Job item —
Copy every record exactly as it stands. Leave the pictures out.

[[ Given information, beginning ]]

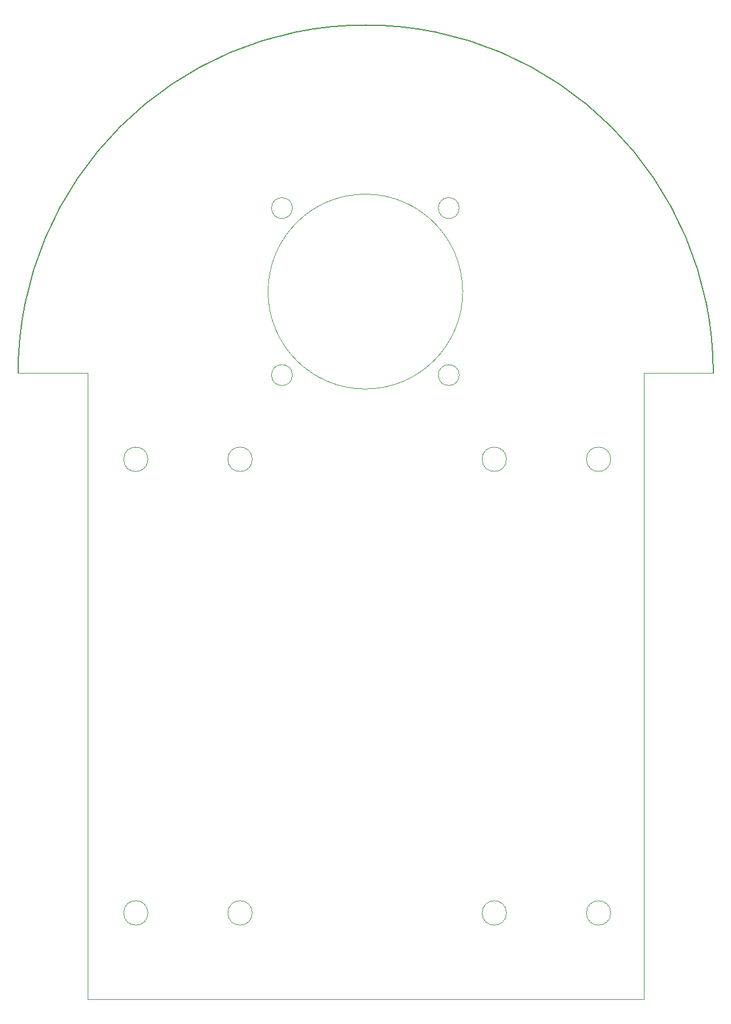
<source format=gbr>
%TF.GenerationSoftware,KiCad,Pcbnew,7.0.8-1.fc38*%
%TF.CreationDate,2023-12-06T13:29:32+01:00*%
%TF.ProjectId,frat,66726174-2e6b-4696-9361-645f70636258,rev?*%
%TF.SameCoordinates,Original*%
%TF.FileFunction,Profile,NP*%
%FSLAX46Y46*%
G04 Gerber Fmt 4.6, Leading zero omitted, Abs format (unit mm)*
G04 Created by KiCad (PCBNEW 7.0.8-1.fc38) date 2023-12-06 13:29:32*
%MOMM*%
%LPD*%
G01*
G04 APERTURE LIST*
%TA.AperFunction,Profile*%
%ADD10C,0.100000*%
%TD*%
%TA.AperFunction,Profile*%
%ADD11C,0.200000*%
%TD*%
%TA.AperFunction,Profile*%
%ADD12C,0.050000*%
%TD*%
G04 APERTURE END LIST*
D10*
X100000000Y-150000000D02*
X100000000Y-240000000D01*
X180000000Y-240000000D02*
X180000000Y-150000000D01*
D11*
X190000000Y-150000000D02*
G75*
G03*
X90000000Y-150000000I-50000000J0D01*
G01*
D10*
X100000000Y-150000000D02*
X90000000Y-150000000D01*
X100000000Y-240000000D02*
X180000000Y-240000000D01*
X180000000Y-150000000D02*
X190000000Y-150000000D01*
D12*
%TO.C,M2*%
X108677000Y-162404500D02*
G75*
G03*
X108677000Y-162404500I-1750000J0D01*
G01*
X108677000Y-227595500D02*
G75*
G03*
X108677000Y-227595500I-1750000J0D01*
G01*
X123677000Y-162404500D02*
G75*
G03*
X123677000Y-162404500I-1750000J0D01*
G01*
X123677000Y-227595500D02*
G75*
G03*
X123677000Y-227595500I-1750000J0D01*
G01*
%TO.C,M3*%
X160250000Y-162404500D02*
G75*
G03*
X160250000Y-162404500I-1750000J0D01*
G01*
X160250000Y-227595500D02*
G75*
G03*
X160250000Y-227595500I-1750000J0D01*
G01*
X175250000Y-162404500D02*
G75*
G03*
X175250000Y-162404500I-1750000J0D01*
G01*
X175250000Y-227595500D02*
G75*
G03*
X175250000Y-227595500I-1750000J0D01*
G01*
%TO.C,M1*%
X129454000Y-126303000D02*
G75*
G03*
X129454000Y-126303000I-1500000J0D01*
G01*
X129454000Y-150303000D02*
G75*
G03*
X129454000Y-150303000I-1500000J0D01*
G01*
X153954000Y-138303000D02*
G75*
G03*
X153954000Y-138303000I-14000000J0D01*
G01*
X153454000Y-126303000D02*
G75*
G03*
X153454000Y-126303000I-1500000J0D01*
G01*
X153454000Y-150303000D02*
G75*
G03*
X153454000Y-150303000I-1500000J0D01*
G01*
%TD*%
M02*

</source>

[[ Given information, end ]]

Written reply —
<source format=gbr>
%TF.GenerationSoftware,KiCad,Pcbnew,7.0.8-1.fc38*%
%TF.CreationDate,2023-12-06T13:29:32+01:00*%
%TF.ProjectId,frat,66726174-2e6b-4696-9361-645f70636258,rev?*%
%TF.SameCoordinates,Original*%
%TF.FileFunction,Profile,NP*%
%FSLAX46Y46*%
G04 Gerber Fmt 4.6, Leading zero omitted, Abs format (unit mm)*
G04 Created by KiCad (PCBNEW 7.0.8-1.fc38) date 2023-12-06 13:29:32*
%MOMM*%
%LPD*%
G01*
G04 APERTURE LIST*
%TA.AperFunction,Profile*%
%ADD10C,0.100000*%
%TD*%
%TA.AperFunction,Profile*%
%ADD11C,0.200000*%
%TD*%
%TA.AperFunction,Profile*%
%ADD12C,0.050000*%
%TD*%
G04 APERTURE END LIST*
D10*
X100000000Y-150000000D02*
X100000000Y-240000000D01*
X180000000Y-240000000D02*
X180000000Y-150000000D01*
D11*
X190000000Y-150000000D02*
G75*
G03*
X90000000Y-150000000I-50000000J0D01*
G01*
D10*
X100000000Y-150000000D02*
X90000000Y-150000000D01*
X100000000Y-240000000D02*
X180000000Y-240000000D01*
X180000000Y-150000000D02*
X190000000Y-150000000D01*
D12*
%TO.C,M2*%
X108677000Y-162404500D02*
G75*
G03*
X108677000Y-162404500I-1750000J0D01*
G01*
X108677000Y-227595500D02*
G75*
G03*
X108677000Y-227595500I-1750000J0D01*
G01*
X123677000Y-162404500D02*
G75*
G03*
X123677000Y-162404500I-1750000J0D01*
G01*
X123677000Y-227595500D02*
G75*
G03*
X123677000Y-227595500I-1750000J0D01*
G01*
%TO.C,M3*%
X160250000Y-162404500D02*
G75*
G03*
X160250000Y-162404500I-1750000J0D01*
G01*
X160250000Y-227595500D02*
G75*
G03*
X160250000Y-227595500I-1750000J0D01*
G01*
X175250000Y-162404500D02*
G75*
G03*
X175250000Y-162404500I-1750000J0D01*
G01*
X175250000Y-227595500D02*
G75*
G03*
X175250000Y-227595500I-1750000J0D01*
G01*
%TO.C,M1*%
X129454000Y-126303000D02*
G75*
G03*
X129454000Y-126303000I-1500000J0D01*
G01*
X129454000Y-150303000D02*
G75*
G03*
X129454000Y-150303000I-1500000J0D01*
G01*
X153954000Y-138303000D02*
G75*
G03*
X153954000Y-138303000I-14000000J0D01*
G01*
X153454000Y-126303000D02*
G75*
G03*
X153454000Y-126303000I-1500000J0D01*
G01*
X153454000Y-150303000D02*
G75*
G03*
X153454000Y-150303000I-1500000J0D01*
G01*
%TD*%
M02*

</source>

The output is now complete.